Garu: Podría convertirse en eje turístico del Alto Marañón, se gestiona salto clave en clasificación nacional

El complejo arqueológico de Garu, ubicado en el distrito de Choras, podría estar cerca de convertirse en uno de los principales destinos turísticos del Alto Marañón. César Augusto Antesana Andrade, promotor turístico, informó que actualmente el sitio se encuentra en Jerarquía 2 y que las gestiones en curso buscan elevarlo a Jerarquía 3, una categoría que permitiría acceder a mayores recursos del Gobierno Central y fortalecer su posicionamiento nacional.
Según explicó, ya se viene coordinando una intervención inicial que contempla una inversión aproximada de 200 mil soles para mejorar la ruta turística desde Huánuco hasta Garu. Esta acción forma parte de un proyecto impulsado con apoyo de la Universidad Nacional Hermilio Valdizán, orientado a optimizar las condiciones básicas del destino, incluyendo accesos, servicios e información para visitantes.
El objetivo es consolidar una base técnica que permita sustentar el crecimiento del complejo no solo como atractivo local, sino como recurso turístico estratégico para la región. La propuesta apunta a que Garu complemente la oferta existente en Huánuco y contribuya a prolongar la estadía de los visitantes en la zona.
Jerarquización
Antesana precisó que la jerarquización es un proceso técnico dentro del desarrollo turístico. Todo recurso es primero inventariado y posteriormente evaluado bajo criterios específicos que determinan su categoría, en una escala que va del 1 al 4. Actualmente, la Jerarquía 4 la ostenta Machu Picchu, mientras que el Parque Nacional de Tingo María cuenta con Jerarquía 3.
Alcanzar la Jerarquía 3 implica cumplir estándares relacionados con infraestructura, calidad de servicios, accesibilidad, información turística, nivel de investigación y afluencia de visitantes. En el caso de Garu, el promotor señaló que el sitio se encuentra en 38 puntos, cuando el mínimo requerido para subir de categoría es 40.
No obstante, aclaró que los dos puntos restantes no son menores, ya que involucran mejoras sustanciales. Entre los aspectos pendientes se encuentran el fortalecimiento de condiciones básicas en el lugar, el incremento sostenido del flujo de visitantes y, principalmente, el desarrollo de investigaciones científicas y arqueológicas que respalden el valor histórico del complejo.

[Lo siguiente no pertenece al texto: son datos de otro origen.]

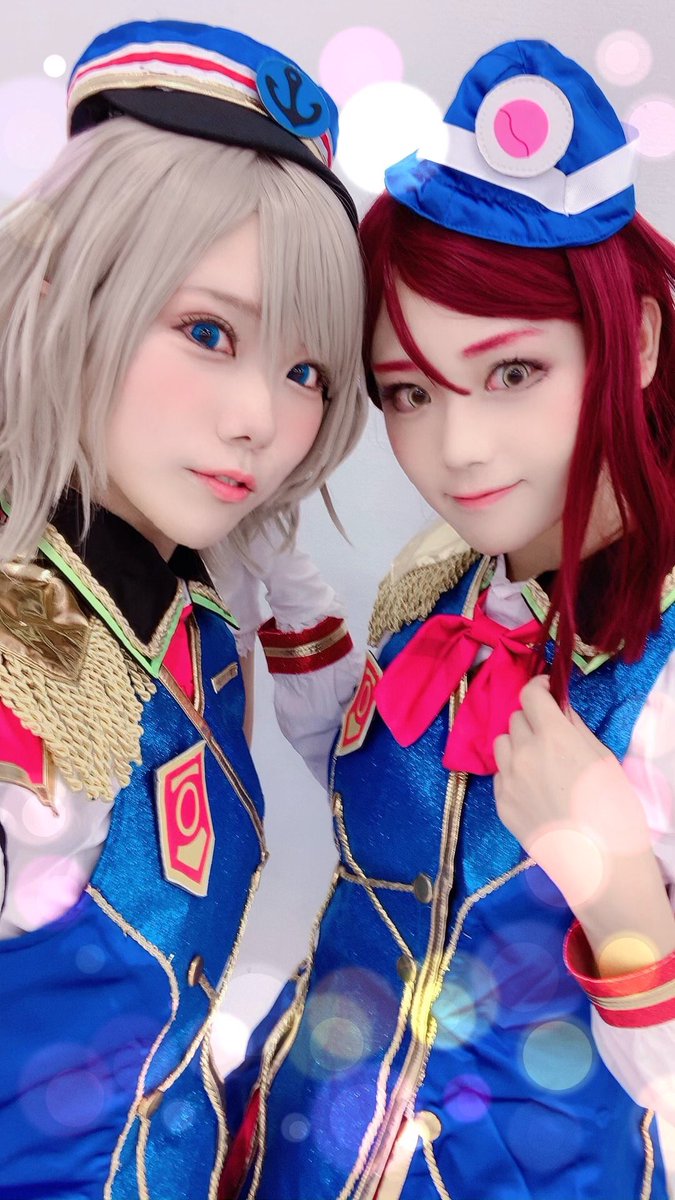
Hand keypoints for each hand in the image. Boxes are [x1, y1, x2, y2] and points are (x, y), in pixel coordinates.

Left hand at [493, 675, 674, 973]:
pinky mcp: (500, 804)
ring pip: (502, 744)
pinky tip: (534, 789)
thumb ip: (574, 726)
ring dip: (517, 745)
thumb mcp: (601, 757)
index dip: (539, 688)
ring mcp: (507, 780)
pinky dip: (513, 774)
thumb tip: (558, 708)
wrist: (600, 863)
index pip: (529, 693)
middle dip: (532, 721)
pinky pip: (500, 775)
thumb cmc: (613, 808)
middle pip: (515, 719)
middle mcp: (523, 753)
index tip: (547, 692)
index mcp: (552, 735)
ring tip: (539, 763)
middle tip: (550, 736)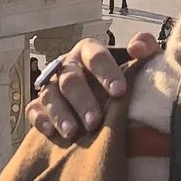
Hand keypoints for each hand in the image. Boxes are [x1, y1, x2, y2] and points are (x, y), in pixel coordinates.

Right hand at [27, 33, 156, 142]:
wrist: (108, 102)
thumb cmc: (125, 81)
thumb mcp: (141, 64)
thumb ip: (146, 50)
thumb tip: (136, 47)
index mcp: (89, 51)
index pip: (95, 56)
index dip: (106, 73)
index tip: (119, 92)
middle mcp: (68, 65)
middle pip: (70, 79)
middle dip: (82, 100)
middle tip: (94, 121)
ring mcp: (52, 85)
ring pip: (50, 95)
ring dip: (60, 113)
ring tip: (72, 132)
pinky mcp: (40, 105)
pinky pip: (34, 110)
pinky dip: (40, 119)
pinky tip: (50, 132)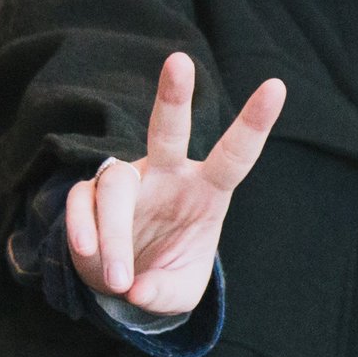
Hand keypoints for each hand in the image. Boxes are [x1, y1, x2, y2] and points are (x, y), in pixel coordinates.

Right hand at [66, 52, 283, 317]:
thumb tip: (135, 290)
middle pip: (168, 130)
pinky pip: (82, 203)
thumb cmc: (162, 277)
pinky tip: (87, 254)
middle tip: (180, 61)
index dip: (254, 123)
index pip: (234, 155)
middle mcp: (166, 174)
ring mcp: (127, 181)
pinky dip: (82, 229)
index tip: (275, 86)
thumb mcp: (176, 295)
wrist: (122, 285)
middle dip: (173, 95)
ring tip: (116, 279)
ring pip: (115, 187)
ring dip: (114, 234)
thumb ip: (162, 294)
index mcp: (205, 191)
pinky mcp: (90, 195)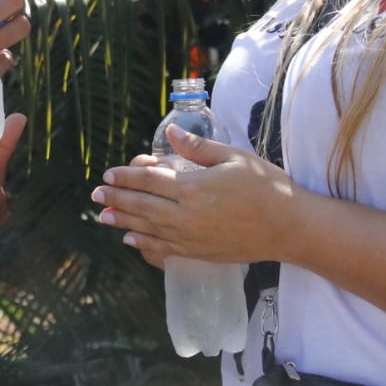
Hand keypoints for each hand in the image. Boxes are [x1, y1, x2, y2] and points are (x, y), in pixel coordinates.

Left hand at [92, 126, 296, 266]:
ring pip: (148, 229)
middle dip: (116, 199)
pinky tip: (133, 240)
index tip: (108, 175)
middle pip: (142, 206)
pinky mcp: (199, 253)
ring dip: (123, 222)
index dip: (126, 177)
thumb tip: (170, 132)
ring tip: (104, 217)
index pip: (149, 181)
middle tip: (95, 196)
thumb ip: (198, 148)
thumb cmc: (266, 187)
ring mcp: (191, 238)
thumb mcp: (234, 157)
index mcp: (193, 188)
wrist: (289, 227)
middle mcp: (186, 216)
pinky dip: (144, 244)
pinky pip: (164, 250)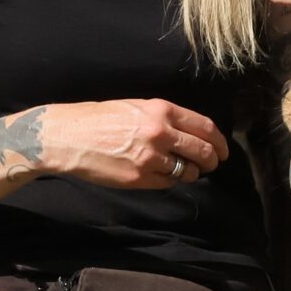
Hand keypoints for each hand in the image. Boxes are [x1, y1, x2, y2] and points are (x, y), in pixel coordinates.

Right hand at [38, 99, 228, 189]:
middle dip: (212, 161)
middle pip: (202, 151)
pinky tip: (162, 175)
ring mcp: (150, 157)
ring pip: (188, 171)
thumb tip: (191, 133)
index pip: (205, 127)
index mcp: (161, 110)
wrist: (68, 136)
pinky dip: (170, 181)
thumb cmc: (99, 118)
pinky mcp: (140, 178)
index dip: (219, 141)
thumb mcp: (136, 107)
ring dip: (191, 173)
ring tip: (184, 170)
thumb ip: (165, 118)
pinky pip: (168, 183)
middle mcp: (160, 132)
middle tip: (211, 165)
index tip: (223, 150)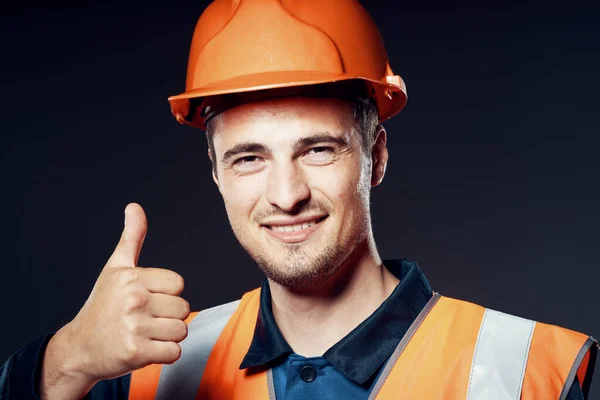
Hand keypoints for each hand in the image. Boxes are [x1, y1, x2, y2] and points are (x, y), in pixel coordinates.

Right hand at [50, 203, 189, 385]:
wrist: (79, 348)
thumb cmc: (102, 306)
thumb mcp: (115, 268)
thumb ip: (132, 238)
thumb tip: (134, 207)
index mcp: (132, 278)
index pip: (179, 284)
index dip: (167, 293)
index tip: (147, 298)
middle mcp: (134, 300)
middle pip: (183, 308)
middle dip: (168, 316)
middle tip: (145, 319)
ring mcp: (135, 328)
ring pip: (181, 331)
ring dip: (167, 336)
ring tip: (145, 334)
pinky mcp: (136, 353)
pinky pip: (174, 352)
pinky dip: (164, 354)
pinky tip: (145, 349)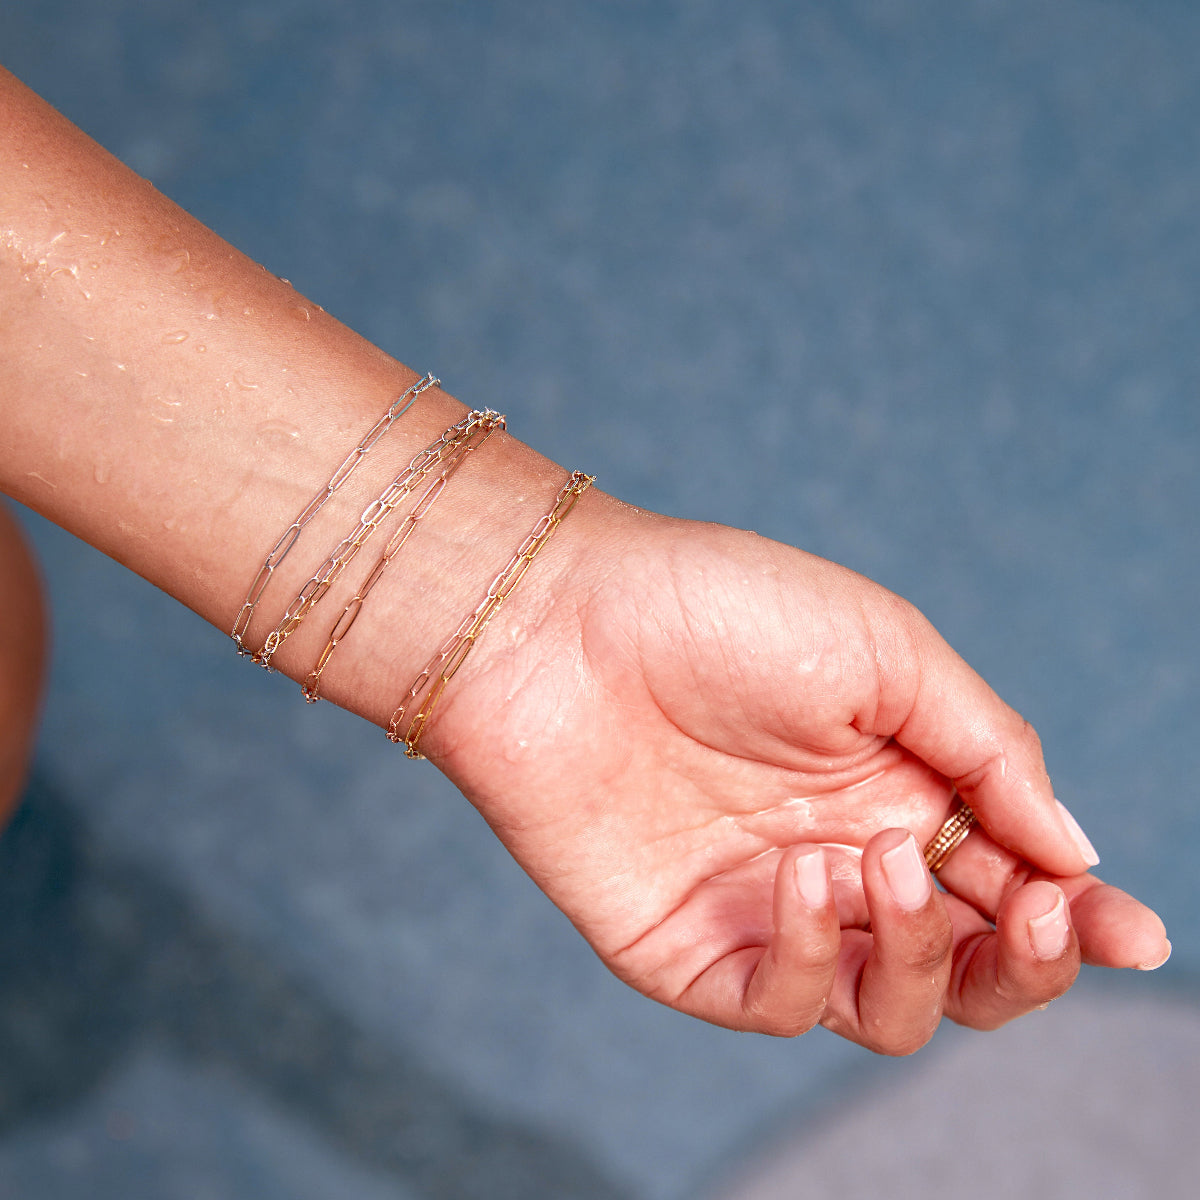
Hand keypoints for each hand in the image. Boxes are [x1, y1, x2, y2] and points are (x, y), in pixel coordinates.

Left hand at [415, 503, 1168, 1052]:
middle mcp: (839, 858)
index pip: (1008, 882)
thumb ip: (986, 748)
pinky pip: (779, 1006)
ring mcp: (762, 909)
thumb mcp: (886, 648)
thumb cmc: (722, 609)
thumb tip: (1076, 850)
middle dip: (1024, 962)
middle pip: (963, 968)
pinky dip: (809, 955)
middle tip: (1034, 913)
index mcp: (897, 787)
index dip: (1079, 918)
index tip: (1135, 934)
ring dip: (915, 952)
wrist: (562, 621)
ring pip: (886, 1007)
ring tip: (872, 858)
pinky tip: (798, 875)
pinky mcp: (686, 947)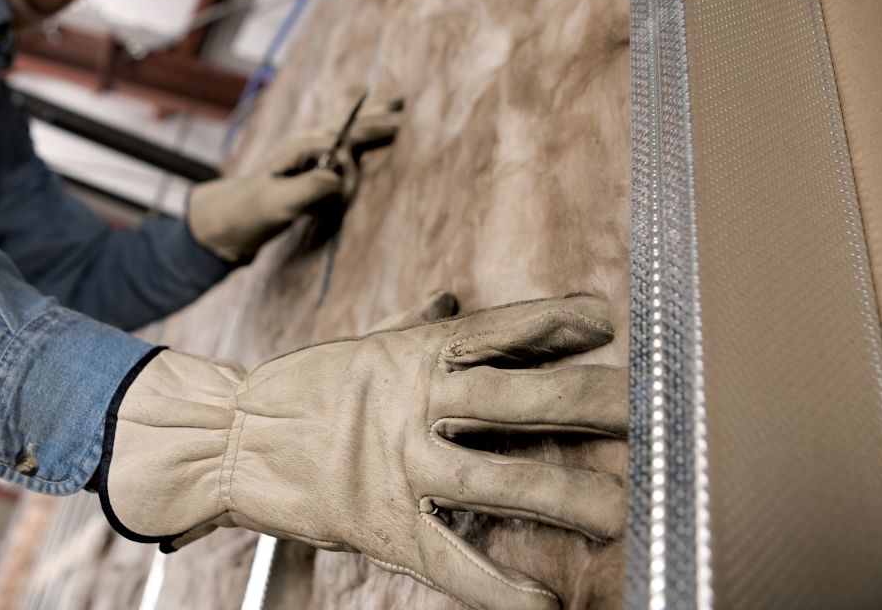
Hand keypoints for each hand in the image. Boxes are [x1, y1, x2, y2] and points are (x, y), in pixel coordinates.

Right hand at [98, 293, 626, 609]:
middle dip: (590, 403)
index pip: (500, 331)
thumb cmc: (302, 388)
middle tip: (651, 411)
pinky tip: (546, 604)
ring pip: (500, 480)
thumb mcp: (363, 346)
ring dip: (566, 495)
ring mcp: (403, 464)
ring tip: (623, 511)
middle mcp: (417, 404)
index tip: (607, 320)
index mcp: (415, 356)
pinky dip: (499, 588)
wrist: (230, 438)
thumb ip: (417, 328)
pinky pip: (451, 560)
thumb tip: (454, 302)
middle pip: (521, 400)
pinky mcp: (383, 522)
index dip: (554, 322)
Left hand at [187, 97, 401, 261]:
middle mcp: (310, 143)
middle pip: (352, 124)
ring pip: (350, 128)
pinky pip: (346, 141)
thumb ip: (312, 187)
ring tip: (397, 101)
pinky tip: (375, 121)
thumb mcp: (281, 202)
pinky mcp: (315, 164)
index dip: (352, 168)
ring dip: (374, 115)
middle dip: (379, 115)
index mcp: (303, 147)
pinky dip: (364, 129)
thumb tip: (341, 176)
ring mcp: (312, 152)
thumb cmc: (254, 210)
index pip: (343, 147)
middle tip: (406, 101)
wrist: (232, 218)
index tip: (345, 195)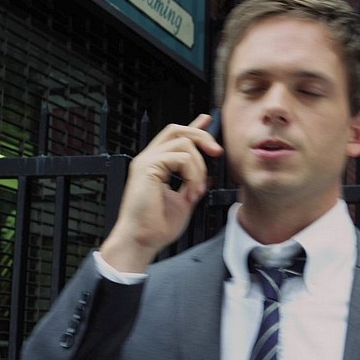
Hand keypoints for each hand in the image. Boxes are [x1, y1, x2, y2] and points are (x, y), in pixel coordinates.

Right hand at [99, 114, 222, 271]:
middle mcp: (149, 159)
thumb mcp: (184, 202)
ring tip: (197, 189)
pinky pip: (180, 157)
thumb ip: (193, 186)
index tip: (207, 119)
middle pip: (178, 130)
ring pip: (183, 142)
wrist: (142, 240)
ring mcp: (146, 161)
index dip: (192, 126)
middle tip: (217, 152)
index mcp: (156, 165)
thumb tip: (208, 177)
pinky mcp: (147, 167)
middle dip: (202, 136)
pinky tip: (190, 191)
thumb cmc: (157, 227)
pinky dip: (192, 173)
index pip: (174, 138)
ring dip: (199, 166)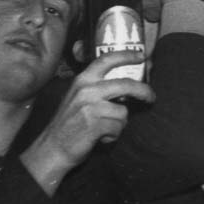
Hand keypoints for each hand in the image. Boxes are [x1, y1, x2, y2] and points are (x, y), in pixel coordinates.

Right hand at [21, 51, 154, 194]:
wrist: (52, 148)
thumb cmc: (69, 123)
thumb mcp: (79, 97)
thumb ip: (100, 88)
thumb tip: (130, 80)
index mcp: (82, 80)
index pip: (107, 60)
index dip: (127, 55)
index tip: (142, 55)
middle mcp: (86, 90)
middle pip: (126, 84)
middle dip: (144, 91)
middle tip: (151, 97)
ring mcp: (90, 107)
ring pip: (123, 112)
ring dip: (118, 124)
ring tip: (103, 128)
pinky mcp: (94, 125)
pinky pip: (118, 128)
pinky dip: (113, 135)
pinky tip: (100, 137)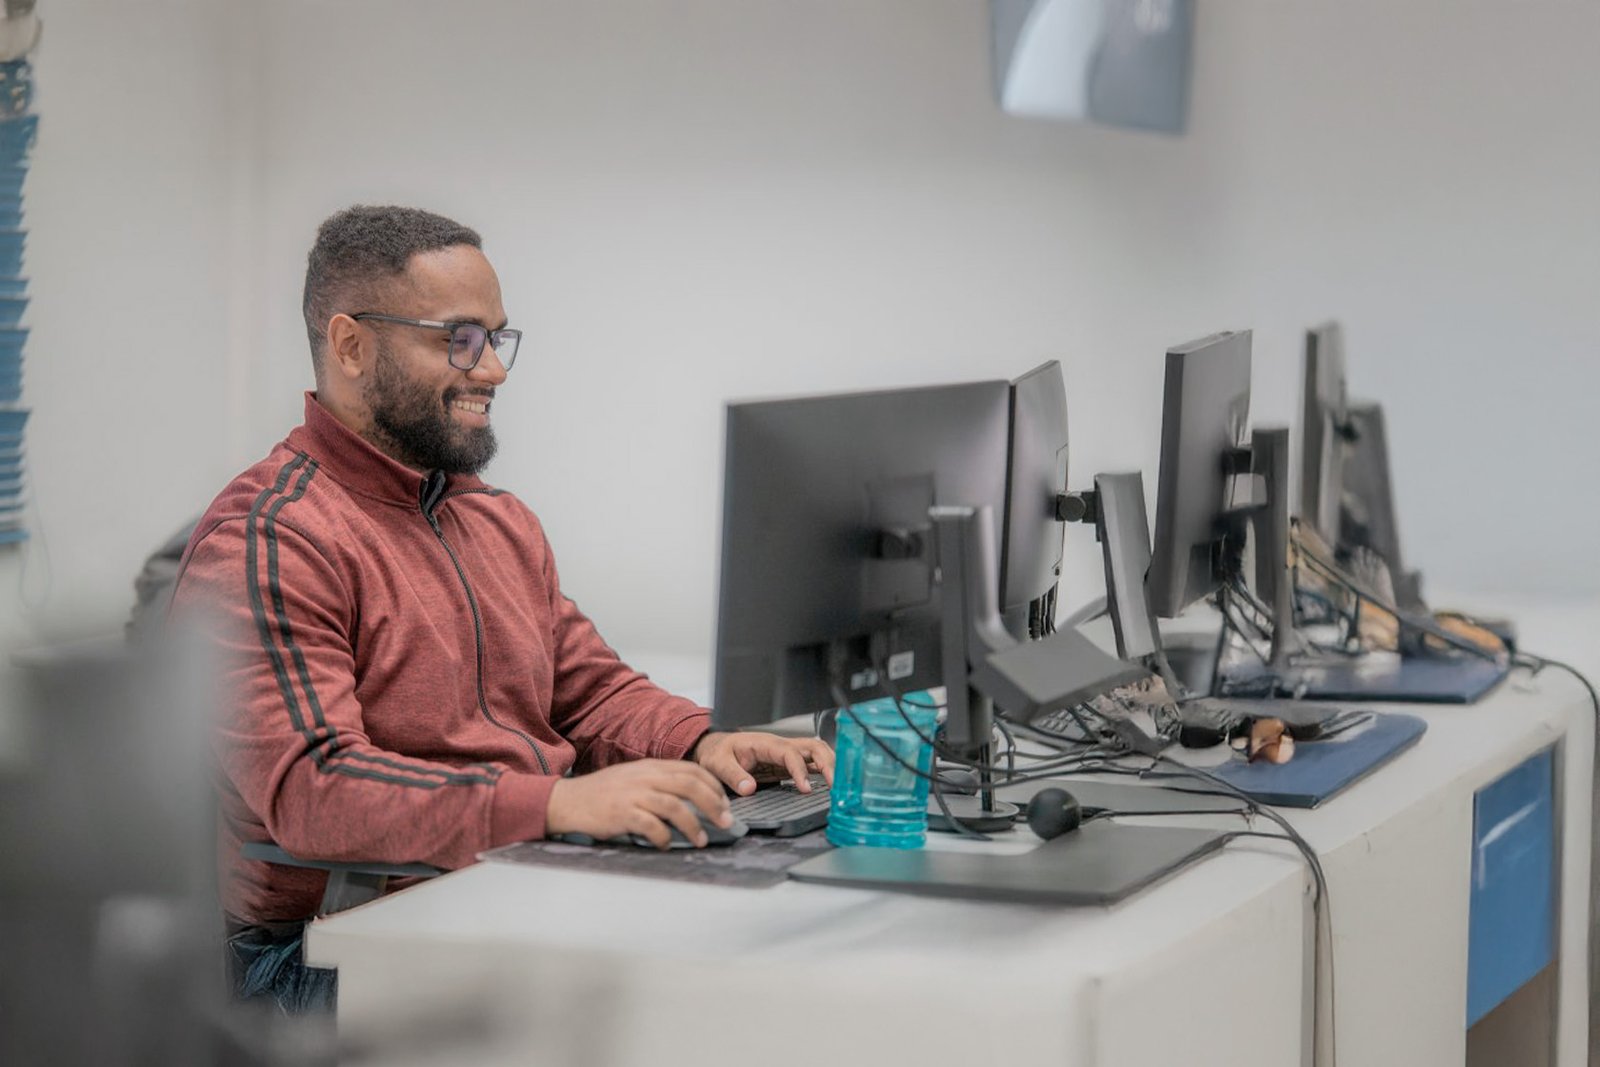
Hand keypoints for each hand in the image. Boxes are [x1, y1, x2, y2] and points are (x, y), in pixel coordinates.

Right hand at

De concretarse este avance, Garu podría acceder a nuevas etapas de inversión pública, consolidando su desarrollo y permitiendo una intervención de mayor alcance por parte del Estado.
Investigación arqueológica
Uno de los pilares centrales de la propuesta es la realización de excavaciones e investigaciones científicas formales en el complejo. Antesana indicó que la generación de estudios académicos y publicaciones especializadas contribuiría significativamente a elevar la puntuación técnica del sitio, incluso superando los 50 puntos dentro del sistema de evaluación.
Garu cuenta con aproximadamente 129 hectáreas de construcciones prehispánicas, lo que lo convierte en un espacio de gran potencial patrimonial. Ubicado en el Alto Marañón, el complejo representa una manifestación cultural distinta, con características propias en cuanto a arquitectura, geografía y usos históricos. Sin embargo, gran parte de su información aún requiere ser documentada y validada mediante investigación arqueológica sistemática.
Desde la perspectiva turística, el impulso de Garu permitiría diversificar la oferta regional, tradicionalmente concentrada en destinos como Tingo María. La propuesta apunta a que los visitantes no solo permanezcan una noche en Huánuco, sino que amplíen su estadía a dos o tres días, dinamizando así la economía local mediante mayor demanda de hospedaje, alimentación y transporte.
El desafío, sin embargo, no solo radica en la inversión inicial, sino en la articulación entre comunidad, autoridades locales, sector académico y gobierno central. El ascenso a Jerarquía 3 no depende únicamente de infraestructura, sino de una estrategia integral que combine conservación patrimonial, planificación turística y sostenibilidad.
En ese escenario, Garu se encuentra en una etapa decisiva. Con una brecha mínima en la evaluación técnica y un proyecto en marcha, el complejo arqueológico podría iniciar una nueva fase de desarrollo, siempre que las acciones anunciadas logren concretarse bajo criterios técnicos y gestión coordinada.